Sunday 29 January 2023

20¢ Bounty Posted on the Dingo


The final design - Copyright Australia Post - used with permission.

Berenice would often go to bed depressed and frustrated about what to do next to further the cause and wake in the morning with a bolt of inspiration.

One such occasion was in 1978 when the first thing she thought of was a postage stamp featuring the Dingo.

She received a reply to her enquiry within a few days advising her that an issue of stamps titled 'Dogs of Australia' was planned for release in early 1980. The letter advised that as the release was to be in two years the information was to be kept confidential. It also requested a photo be submitted.

The stamps featured the Dingo, Australian Cattle Dog, Australian Kelpie, Border Collie and Australian Terrier. Original photographs were accepted for the design. The photo submitted by Berenice depicted Snowgoose, as an adult Alpine bitch. A separate photo of Napilia, Napoleon’s daughter, a tropical pup, was added to the design.

Photo of Snowgoose submitted for the stamp design

When the stamp was released one newspaper ran the headline: 20c BOUNTY POSTED ON THE DINGO.

Berenice was heartened a further sign of a change in attitude towards the Dingo was imminent when the image was chosen for the prestigious 20c stamp. 20c was the cost of a standard letter, making it the most common of the stamps in circulation.

She believed “the inclusion of the Dingo, the dog of the original inhabitants of Australia, would be hailed the world over as a decisive step forward in the annals of appreciation of that which belongs to us all, our national heritage”.

Ironically, at the time, the Dingo was still regarded as vermin by all state and territory governments and still had a bounty on its head in Victoria.

The inclusion of the Dingo stamp in the “Dogs of Australia” set drew enthusiastic acclaim from overseas.

In a letter from the USA, Dr E Klinghammer of the North American Wildlife Park Foundation wrote: “What a victory to have the Dingo on a stamp at last. It is beautiful. People in this country have been working on a wolf stamp, but so far without success. I am sure that gave you a great boost, and I hope that the people in your country will do all they can to accept the Dingo on his own terms….”

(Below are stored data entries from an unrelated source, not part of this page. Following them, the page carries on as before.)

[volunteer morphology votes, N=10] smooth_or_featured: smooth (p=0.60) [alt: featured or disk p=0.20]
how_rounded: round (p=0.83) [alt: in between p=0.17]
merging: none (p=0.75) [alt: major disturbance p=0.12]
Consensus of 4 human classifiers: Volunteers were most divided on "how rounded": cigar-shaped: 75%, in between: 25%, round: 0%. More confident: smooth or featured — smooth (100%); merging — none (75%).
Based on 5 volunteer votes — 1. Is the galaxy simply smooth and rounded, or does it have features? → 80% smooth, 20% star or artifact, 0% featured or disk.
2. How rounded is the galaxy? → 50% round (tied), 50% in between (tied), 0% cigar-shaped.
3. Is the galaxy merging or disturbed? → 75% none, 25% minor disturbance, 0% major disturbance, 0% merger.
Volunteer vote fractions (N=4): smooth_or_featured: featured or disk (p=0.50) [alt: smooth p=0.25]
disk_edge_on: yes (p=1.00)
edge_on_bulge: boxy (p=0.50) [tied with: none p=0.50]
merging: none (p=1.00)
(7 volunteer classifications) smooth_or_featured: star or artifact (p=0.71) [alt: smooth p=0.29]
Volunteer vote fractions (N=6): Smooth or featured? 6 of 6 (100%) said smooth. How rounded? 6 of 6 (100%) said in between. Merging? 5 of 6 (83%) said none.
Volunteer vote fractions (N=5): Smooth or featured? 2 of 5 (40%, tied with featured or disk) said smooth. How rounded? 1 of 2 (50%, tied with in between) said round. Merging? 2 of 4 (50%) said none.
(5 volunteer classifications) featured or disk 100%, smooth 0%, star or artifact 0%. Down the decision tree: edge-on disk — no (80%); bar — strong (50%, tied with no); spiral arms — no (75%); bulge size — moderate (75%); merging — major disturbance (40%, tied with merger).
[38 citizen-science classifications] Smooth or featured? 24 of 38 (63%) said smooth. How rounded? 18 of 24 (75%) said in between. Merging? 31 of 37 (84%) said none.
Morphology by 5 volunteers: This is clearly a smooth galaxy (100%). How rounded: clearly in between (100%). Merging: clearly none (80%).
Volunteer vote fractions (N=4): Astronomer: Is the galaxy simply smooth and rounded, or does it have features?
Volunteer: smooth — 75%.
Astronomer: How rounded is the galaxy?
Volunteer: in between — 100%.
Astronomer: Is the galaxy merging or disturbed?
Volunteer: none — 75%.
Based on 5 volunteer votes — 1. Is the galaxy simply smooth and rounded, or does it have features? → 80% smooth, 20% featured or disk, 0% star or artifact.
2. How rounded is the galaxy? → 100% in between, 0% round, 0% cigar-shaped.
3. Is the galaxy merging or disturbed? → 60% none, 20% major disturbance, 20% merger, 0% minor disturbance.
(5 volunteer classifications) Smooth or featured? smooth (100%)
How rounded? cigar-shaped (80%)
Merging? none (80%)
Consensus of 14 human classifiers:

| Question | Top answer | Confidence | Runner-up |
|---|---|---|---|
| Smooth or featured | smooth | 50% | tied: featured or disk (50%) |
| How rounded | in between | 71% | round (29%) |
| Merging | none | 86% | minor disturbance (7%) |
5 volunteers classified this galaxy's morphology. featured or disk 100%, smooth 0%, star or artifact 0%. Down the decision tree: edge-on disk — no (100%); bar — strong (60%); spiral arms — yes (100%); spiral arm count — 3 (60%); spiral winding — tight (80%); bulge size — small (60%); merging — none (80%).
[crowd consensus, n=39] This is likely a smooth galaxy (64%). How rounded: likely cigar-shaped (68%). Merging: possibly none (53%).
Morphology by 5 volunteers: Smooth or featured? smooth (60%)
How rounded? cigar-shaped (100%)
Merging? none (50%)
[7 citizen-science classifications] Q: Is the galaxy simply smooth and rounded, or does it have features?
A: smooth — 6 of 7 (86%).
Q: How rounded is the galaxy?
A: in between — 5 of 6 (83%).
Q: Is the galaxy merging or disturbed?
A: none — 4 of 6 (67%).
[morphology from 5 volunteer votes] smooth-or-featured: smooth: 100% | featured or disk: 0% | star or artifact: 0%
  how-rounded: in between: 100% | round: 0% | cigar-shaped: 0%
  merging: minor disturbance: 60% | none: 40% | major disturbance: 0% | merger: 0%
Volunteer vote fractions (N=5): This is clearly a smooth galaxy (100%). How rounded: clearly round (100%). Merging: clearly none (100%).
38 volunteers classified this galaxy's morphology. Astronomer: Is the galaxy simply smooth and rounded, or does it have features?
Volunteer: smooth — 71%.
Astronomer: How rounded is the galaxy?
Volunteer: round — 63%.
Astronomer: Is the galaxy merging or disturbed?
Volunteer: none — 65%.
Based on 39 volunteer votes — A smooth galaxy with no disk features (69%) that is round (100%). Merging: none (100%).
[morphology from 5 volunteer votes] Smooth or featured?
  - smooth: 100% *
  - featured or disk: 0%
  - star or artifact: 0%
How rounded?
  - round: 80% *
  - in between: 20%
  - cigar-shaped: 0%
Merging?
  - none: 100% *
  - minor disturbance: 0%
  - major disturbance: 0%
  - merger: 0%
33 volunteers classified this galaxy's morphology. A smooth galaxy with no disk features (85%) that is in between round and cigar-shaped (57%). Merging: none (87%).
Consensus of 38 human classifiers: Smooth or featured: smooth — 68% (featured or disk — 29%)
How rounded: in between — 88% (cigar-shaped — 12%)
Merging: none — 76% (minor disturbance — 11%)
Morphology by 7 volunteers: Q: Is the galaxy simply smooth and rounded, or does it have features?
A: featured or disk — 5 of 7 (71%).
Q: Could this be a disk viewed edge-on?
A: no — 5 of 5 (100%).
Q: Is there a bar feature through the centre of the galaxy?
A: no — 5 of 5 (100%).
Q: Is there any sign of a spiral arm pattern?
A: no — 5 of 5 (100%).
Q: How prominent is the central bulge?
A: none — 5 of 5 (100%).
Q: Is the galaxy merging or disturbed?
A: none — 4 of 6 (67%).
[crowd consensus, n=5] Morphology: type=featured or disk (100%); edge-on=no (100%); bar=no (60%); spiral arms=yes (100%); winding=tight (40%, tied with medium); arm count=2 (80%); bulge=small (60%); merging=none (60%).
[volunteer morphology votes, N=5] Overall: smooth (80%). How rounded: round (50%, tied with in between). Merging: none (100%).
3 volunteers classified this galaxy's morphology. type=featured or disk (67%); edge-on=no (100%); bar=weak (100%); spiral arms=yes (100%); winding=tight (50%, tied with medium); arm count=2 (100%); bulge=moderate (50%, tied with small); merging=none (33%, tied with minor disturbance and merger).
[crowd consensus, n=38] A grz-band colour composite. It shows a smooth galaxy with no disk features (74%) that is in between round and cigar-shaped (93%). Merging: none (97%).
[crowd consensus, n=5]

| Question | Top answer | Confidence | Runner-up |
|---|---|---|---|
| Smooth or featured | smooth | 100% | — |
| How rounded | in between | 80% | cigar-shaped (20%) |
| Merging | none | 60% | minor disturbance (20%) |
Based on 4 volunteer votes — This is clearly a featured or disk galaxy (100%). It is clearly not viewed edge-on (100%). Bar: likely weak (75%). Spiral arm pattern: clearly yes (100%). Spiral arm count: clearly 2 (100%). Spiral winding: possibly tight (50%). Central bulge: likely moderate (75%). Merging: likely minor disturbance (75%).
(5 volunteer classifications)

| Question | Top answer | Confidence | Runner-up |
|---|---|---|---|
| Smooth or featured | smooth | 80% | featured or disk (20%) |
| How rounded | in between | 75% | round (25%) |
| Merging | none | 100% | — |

Snowgoose’s story is told in the book For the Love of a Dingo by Berenice Walters and Pamela King. Available through the website

Tuesday 24 January 2023

Our Wildlife at Risk by Berenice Walters 1979

Despite State Government intervention in the past, the horror of aerial baiting continues.  Why should the whole of our wildlife be put at risk in the maniacal pursuit of the extermination of the wild dog?

For 200 years we believed without question that our heritage was not worth protecting if it interfered with the making of money.

We believed without question that the only good Dingo was a dead Dingo.

Now we are expected to stand by in mute horror as the mass slaughter of our wildlife by aerial baiting continues.

The spectacle of local birds and pets dying in Moss Vale recently should have struck home what selective hand baiting can do.  Because we saw the results we were incensed.

Because we can't see what aerial baiting is doing must we hide our heads in the sand like the ostrich and pretend it does not exist?

We are told the reason for the baiting ... winter is the time of year when the Native Dog is most savage and does the most damage.

It is the time of year when the female and her devoted mate are scrounging for food to support their puppies.

The poisoned adults die an excruciating, long, and panic-stricken death, whether they be the stock killing culprits or not, desperately struggling to return to their pups while the pups slowly starve to death, or fall prey to other hungry animals while pitifully searching for their missing parents, starvation forcing them from the safety of their den.

Positive extinction of some of our rarer native fauna must also be the end result of aerial and indiscriminate baiting.

For how much longer must the white man and his sheep and cattle be our only concern?

A large section of our community is horrified at the continued use of aerial, baiting and yet a minority group can be given permission to proceed with this highly questionable programme, and with a minimum of publicity, contaminate the whole of the environment

This frightens me.

It is no longer unusual to be requested by people with dogs for sale the animals not to go to country areas where aerial baiting has been carried out.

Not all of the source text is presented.